#### Your assignment:
For the records below, give the number of lines that include the string "numbers". Nothing else belongs in the answer.

#### Data listing:
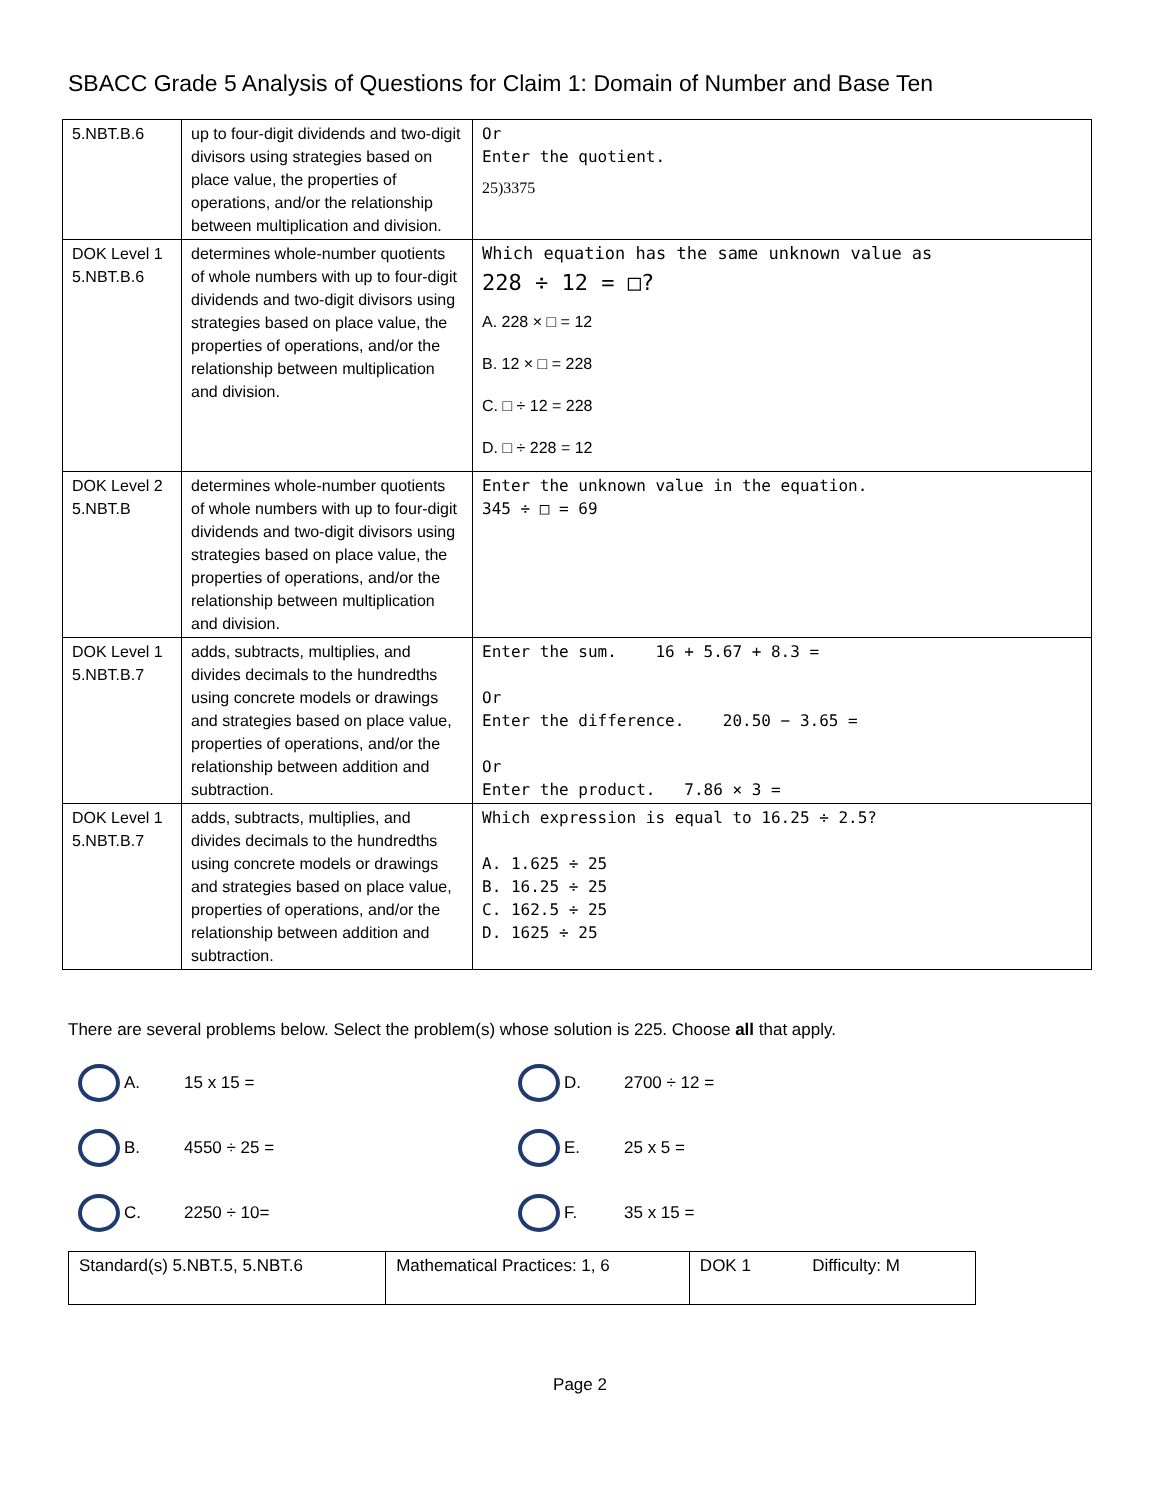SBACC Grade 5 Analysis of Questions for Claim 1: Domain of Number and Base Ten
| 5.NBT.B.6 | up to four-digit dividends and two-digit divisors using strategies based on place value, the properties of operations, and/or the relationship between multiplication and division. | Or Enter the quotient. 25)3375 |
| DOK Level 1 5.NBT.B.6 | determines whole-number quotients of whole numbers with up to four-digit dividends and two-digit divisors using strategies based on place value, the properties of operations, and/or the relationship between multiplication and division. | Which equation has the same unknown value as 228 ÷ 12 = □? A. 228 × □ = 12 B. 12 × □ = 228 C. □ ÷ 12 = 228 D. □ ÷ 228 = 12 |
| DOK Level 2 5.NBT.B | determines whole-number quotients of whole numbers with up to four-digit dividends and two-digit divisors using strategies based on place value, the properties of operations, and/or the relationship between multiplication and division. | Enter the unknown value in the equation. 345 ÷ □ = 69 |
| DOK Level 1 5.NBT.B.7 | adds, subtracts, multiplies, and divides decimals to the hundredths using concrete models or drawings and strategies based on place value, properties of operations, and/or the relationship between addition and subtraction. | Enter the sum. 16 + 5.67 + 8.3 = Or Enter the difference. 20.50 − 3.65 = Or Enter the product. 7.86 × 3 = |
| DOK Level 1 5.NBT.B.7 | adds, subtracts, multiplies, and divides decimals to the hundredths using concrete models or drawings and strategies based on place value, properties of operations, and/or the relationship between addition and subtraction. | Which expression is equal to 16.25 ÷ 2.5? A. 1.625 ÷ 25 B. 16.25 ÷ 25 C. 162.5 ÷ 25 D. 1625 ÷ 25 |
There are several problems below. Select the problem(s) whose solution is 225. Choose all that apply.
A. 15 x 15 =
D. 2700 ÷ 12 =
B. 4550 ÷ 25 =
E. 25 x 5 =
C. 2250 ÷ 10=
F. 35 x 15 =
| Standard(s) 5.NBT.5, 5.NBT.6 | Mathematical Practices: 1, 6 | DOK 1 Difficulty: M |
Page 2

#### Task response:
2